JOB:
Lay out every line of text from the entries below as a numbered list, skipping blank lines and leaving out the pictures.

====================

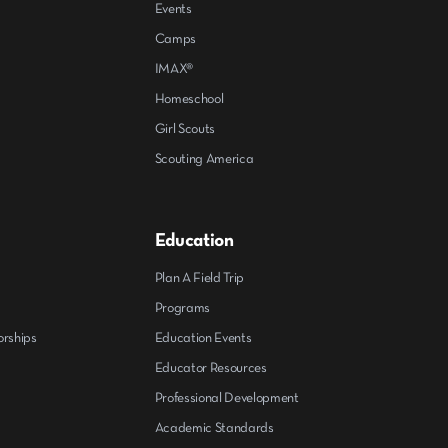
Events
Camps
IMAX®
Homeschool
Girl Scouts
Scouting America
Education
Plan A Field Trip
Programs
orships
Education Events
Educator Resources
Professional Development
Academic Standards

====================

WRITTEN ANSWER:
1. Events
2. Camps
3. IMAX®
4. Homeschool
5. Girl Scouts
6. Scouting America
7. Education
8. Plan A Field Trip
9. Programs
10. orships
11. Education Events
12. Educator Resources
13. Professional Development
14. Academic Standards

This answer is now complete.